Going from winning an Oscar with Green Book to making a comedy about condoms that cover the testicles might seem like a huge leap—but not for Peter Farrelly, who has actually spent far more of his career in this brand of humor than in that period racial drama. Still, what once carried a certain spark—thanks in part to the collaboration with his brother Bobby, in films like There’s Something About Mary and Dumb and Dumber—has now devolved into something that feels like a mix of nostalgia and mild vulgarity, an absurd comedy with very little to hold onto.
For Latin American audiences, however, Balls Up has a built-in point of interest. The film’s chaotic narrative revolves around the events before, during, and after a fictional World Cup final in Brazil 2025, played between the host nation and Argentina—a match that entangles its antiheroes in ways that are at once improbable, ridiculous, and, for some, borderline tragic.
The plot makes little sense, but here’s the gist. Brad (Mark Wahlberg) and Elijah (Paul Walter Hauser) work for a company that manufactures condoms and are trying to secure the contract to become the tournament’s official brand. The overeager Elijah has designed a model that also covers the testicles, which everyone assumes will be a hit. Brad, more confident and better suited for sales, is in charge of pitching it. But just when they seem poised to land the deal, a string of nighttime misadventures involving a powerful Brazilian official (Benjamin Bratt) costs them the contract. The company collapses—and they’re left jobless.

Soon after, they remember an invitation they had completely forgotten: a trip to attend the World Cup final with premium seats. Once there, and true to form, their incompetence lands them in even bigger trouble—this time directly affecting the outcome of the match and the tournament itself, in a way that is, let’s say, not favorable to the hosts. From that point on, the mismatched duo stumbles from one dangerous situation to another, pursued by angry fans, murderous police officers, drug traffickers, environmental activists, and rival gangs.
All of this serves as little more than a loose framework for a string of visual and verbal gags centered largely on condoms, sexual positions, drug smuggling (inside those condoms), and a series of increasingly convoluted situations involving a drug lord (Sacha Baron Cohen, in a fairly amusing turn) and his partner, Argentine actress Eva De Dominici. None of it makes much sense, and the humor only lands sporadically—an occasional line or odd situation that works before quickly fading.
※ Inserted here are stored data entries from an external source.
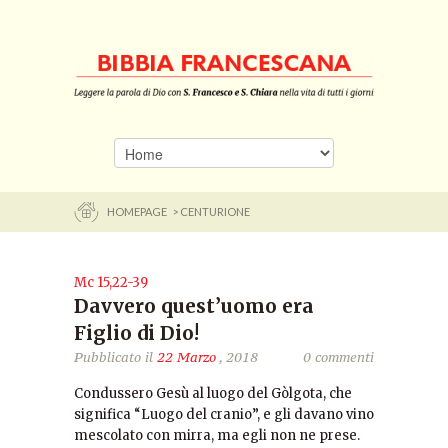
HOMEPAGE
> CENTURIONE
Mc 15,22-39
Davvero quest’uomo era
Figlio di Dio!
Pubblicato il
22 Marzo
, 2018
0 commenti
Condussero Gesù al luogo del Gòlgota, che
significa “Luogo del cranio”, e gli davano vino
mescolato con mirra, ma egli non ne prese.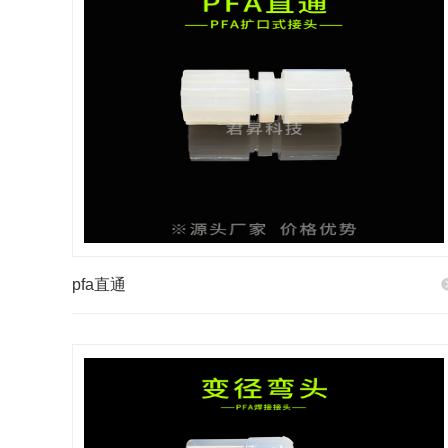
pfa直通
By the halfway point, the film has little left to extract from its already thin premise.
Argentine and Brazilian viewers may find some added appeal in Balls Up, given its setting, its focus on a World Cup final, and its emphasis on the football rivalry between the two countries—Argentina even plays a key role in the plot. But beyond those specific references, nitpicking its inaccuracies (an Argentine actress playing Brazilian, a Portuguese actress playing Argentine, and so on) or its cultural details feels beside the point. Ultimately, this is a very minor piece of entertainment, one that never comes close to matching the inspired lunacy of the Farrelly brothers at their peak. Whatever the pulse of contemporary comedy is, it’s clearly not here.